2018年04月03日

オートマチックバイオリン 解説B C Dについて

つい先日咲いたと思ってた弊社の庭の桜ですが、ここ何日か暑いくらいの天気だったせいか散り始めてしまいました。

IMG_6816.JPG


前回からかなり空いてしまい、内容を覚えてない方も多いかもしれませんが、今回は

 B定位がない。
 C自宅に眠ってる楽器を有効に使える。
 Dインテリアとして抜群。

の3点について綴りたいと思います。


まず上記Bの『定位がない。』について

定位がないというのは言い過ぎですが、普通のオーディオほどの定位のシビアはありません。

私見ではありますが、ステレオ再生で楽しむオーディオというのは定位がとてもシビアな気がします。
左右のスピーカーの真ん中で聴かないといけないので、位置はとてもシビア。
これはツイーターの音が一直線に伸びるという特性が関係しており、高性能なスーパーツイーターを付けると更に高音は伸びる半面、リスニングポイントは益々シビアになります。

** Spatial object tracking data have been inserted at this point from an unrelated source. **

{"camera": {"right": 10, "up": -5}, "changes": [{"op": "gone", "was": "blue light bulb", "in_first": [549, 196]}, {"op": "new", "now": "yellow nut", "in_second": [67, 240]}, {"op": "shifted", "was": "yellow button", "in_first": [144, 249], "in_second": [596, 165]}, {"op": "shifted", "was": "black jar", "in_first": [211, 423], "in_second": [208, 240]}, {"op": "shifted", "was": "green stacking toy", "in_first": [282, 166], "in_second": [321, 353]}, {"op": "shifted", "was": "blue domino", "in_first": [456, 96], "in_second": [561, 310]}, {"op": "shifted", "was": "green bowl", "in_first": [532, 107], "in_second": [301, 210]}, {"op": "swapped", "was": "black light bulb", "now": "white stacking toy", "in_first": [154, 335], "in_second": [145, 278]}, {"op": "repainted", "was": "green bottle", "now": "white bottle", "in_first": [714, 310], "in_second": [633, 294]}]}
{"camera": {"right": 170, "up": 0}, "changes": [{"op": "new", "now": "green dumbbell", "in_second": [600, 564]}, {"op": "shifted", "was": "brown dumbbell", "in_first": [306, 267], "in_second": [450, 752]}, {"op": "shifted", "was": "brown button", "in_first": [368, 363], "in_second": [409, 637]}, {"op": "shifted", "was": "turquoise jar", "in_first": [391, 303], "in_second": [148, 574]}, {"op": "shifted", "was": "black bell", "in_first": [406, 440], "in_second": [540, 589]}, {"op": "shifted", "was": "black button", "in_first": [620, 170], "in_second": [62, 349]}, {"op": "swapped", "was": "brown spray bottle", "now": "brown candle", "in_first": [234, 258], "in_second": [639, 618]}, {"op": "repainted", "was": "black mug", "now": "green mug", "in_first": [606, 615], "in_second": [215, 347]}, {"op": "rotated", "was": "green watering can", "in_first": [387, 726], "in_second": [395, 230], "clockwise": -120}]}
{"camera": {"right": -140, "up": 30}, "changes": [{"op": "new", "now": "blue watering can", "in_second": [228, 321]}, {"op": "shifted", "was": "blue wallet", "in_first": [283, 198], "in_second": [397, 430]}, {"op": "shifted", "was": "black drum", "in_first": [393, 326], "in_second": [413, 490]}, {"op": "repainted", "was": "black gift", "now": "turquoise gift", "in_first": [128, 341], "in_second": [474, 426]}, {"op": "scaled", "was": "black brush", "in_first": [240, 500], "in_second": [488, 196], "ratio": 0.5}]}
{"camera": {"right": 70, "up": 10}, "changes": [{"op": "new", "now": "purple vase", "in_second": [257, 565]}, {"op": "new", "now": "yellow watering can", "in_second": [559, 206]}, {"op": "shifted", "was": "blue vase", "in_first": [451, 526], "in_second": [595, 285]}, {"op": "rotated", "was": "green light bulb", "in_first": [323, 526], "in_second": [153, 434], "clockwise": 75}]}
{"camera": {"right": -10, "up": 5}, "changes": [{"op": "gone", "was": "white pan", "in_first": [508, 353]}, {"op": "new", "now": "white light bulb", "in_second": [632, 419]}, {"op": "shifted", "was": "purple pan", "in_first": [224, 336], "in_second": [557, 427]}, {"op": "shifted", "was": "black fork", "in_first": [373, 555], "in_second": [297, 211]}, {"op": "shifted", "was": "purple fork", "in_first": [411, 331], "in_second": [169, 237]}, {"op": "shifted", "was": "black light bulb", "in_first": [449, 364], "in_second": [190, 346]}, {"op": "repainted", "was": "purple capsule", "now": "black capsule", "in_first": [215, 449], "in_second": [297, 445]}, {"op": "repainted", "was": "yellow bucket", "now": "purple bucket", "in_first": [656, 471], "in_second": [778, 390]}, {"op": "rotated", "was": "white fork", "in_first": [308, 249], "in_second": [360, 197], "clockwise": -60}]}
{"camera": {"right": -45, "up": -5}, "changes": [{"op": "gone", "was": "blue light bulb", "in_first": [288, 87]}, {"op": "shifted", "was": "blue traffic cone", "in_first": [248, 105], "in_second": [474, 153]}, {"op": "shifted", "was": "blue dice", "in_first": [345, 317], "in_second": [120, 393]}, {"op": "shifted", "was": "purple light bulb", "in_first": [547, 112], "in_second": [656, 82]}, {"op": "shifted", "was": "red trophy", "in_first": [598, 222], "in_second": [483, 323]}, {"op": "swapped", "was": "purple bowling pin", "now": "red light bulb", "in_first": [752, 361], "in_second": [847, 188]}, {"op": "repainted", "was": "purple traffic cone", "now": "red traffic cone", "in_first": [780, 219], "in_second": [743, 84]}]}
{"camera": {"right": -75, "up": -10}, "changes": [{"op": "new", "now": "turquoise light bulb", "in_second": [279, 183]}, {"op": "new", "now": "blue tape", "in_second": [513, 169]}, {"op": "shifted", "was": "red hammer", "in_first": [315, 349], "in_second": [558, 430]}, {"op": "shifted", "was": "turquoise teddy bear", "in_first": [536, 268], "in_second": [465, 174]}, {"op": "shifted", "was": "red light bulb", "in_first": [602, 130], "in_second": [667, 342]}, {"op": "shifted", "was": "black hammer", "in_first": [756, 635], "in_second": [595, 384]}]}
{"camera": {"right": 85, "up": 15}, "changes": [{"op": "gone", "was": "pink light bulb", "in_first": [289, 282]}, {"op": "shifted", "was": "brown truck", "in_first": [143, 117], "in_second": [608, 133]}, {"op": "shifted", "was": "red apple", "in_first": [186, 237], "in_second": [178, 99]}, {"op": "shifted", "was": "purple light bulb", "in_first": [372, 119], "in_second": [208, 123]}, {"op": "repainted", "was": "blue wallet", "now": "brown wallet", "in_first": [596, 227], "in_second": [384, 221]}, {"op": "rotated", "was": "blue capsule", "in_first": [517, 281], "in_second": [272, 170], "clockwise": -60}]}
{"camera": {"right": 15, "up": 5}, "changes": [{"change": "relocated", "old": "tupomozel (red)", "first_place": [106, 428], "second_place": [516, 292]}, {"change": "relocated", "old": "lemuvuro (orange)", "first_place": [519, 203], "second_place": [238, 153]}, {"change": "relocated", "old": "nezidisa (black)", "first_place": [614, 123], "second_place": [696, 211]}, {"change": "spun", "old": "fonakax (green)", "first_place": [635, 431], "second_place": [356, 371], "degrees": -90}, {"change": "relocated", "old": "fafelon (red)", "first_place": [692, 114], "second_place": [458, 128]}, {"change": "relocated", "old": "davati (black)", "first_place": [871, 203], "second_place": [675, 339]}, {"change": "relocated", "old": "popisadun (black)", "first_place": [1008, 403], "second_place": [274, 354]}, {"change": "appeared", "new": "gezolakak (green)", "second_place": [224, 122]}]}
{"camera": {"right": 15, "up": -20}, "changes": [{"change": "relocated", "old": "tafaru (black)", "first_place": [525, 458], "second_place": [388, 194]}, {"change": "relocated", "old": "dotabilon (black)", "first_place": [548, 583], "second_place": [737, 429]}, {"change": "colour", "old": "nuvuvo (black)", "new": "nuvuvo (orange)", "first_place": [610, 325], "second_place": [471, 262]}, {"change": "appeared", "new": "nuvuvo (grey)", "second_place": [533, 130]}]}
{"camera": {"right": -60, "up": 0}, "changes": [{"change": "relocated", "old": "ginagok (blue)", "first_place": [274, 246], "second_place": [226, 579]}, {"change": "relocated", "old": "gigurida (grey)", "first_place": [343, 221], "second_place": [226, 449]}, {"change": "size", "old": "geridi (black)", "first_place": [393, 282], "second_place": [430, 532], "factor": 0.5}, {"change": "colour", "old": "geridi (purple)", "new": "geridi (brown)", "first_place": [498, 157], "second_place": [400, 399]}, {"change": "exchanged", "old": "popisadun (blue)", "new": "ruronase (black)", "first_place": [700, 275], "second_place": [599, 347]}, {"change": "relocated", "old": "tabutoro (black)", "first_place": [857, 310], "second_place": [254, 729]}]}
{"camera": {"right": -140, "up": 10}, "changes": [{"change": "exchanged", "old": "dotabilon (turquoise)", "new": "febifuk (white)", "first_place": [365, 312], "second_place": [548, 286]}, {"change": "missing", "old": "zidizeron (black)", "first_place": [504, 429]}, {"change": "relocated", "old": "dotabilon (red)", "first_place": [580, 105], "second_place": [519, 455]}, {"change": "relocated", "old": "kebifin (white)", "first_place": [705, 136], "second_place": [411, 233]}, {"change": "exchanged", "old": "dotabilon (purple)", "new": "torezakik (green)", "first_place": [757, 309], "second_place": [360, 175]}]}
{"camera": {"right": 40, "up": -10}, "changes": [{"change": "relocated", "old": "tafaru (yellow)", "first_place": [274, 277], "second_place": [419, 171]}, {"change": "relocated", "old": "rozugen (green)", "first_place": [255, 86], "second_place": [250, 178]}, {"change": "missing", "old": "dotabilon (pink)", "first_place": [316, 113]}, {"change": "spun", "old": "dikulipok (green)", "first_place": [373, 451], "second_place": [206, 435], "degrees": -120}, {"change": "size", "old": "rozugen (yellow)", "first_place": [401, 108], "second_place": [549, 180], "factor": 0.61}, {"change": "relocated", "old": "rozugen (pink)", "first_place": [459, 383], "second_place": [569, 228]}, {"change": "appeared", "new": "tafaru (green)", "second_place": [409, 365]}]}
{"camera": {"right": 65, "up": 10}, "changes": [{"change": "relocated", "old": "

対してオートマチックバイオリンは『定位がない』というのは言い過ぎにしても、オーディオほどシビアな定位はありません。
もちろん一番聴こえの良い位置は存在します。その位置も一番聴こえが良いだけで、ちょっとずれてもオーディオほどはずれません。
音が360度に広がる為とイメージください。

簡単に比較イメージを作ってみました。

再生イメージ1.bmp

スピーカーと自動演奏装置を併せて再生するとこんな感じと思ってください。
バイオリンには信号をLR入れてます。

再生イメージ2.bmp


この再生方式は特許を取得しています。
特開2011−035851
お暇な方はウルトラパテント等で調べてみてください。


続いて『C自宅に眠ってる楽器を有効に使える。』について。

弊社のお客様に、ご自宅に眠ってる思い出の楽器を使いたいと言われ装置一式を購入された方がおられます。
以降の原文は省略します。